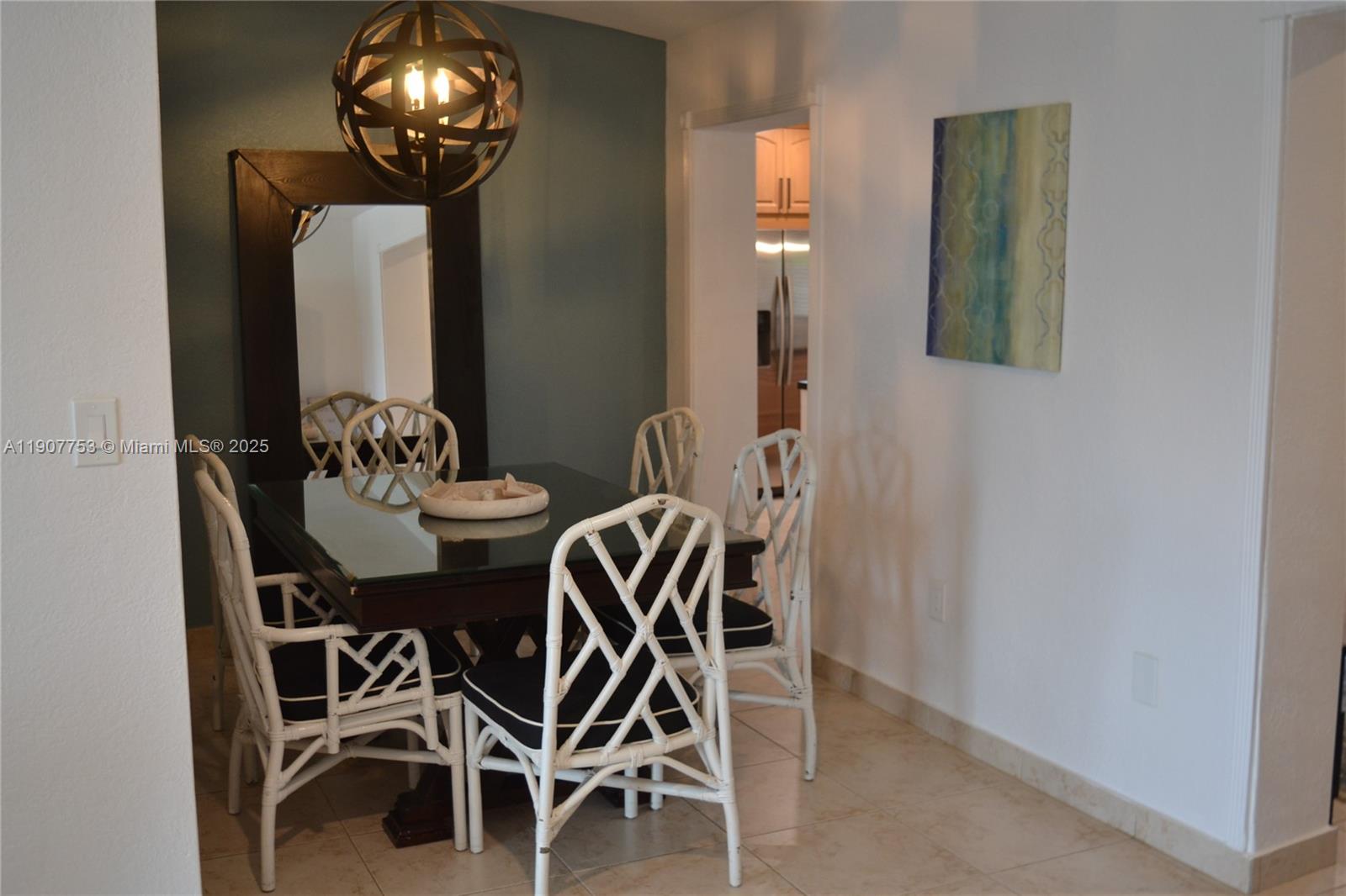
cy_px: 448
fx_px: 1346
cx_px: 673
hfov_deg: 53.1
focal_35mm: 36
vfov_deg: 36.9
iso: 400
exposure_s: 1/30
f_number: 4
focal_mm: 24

....

- _Problem_
When a picture appears in the material, please pass over it while retyping the rest exactly.

- _Reply_
cy_px: 448
fx_px: 1346
cx_px: 673
hfov_deg: 53.1
focal_35mm: 36
vfov_deg: 36.9
iso: 400
exposure_s: 1/30
f_number: 4
focal_mm: 24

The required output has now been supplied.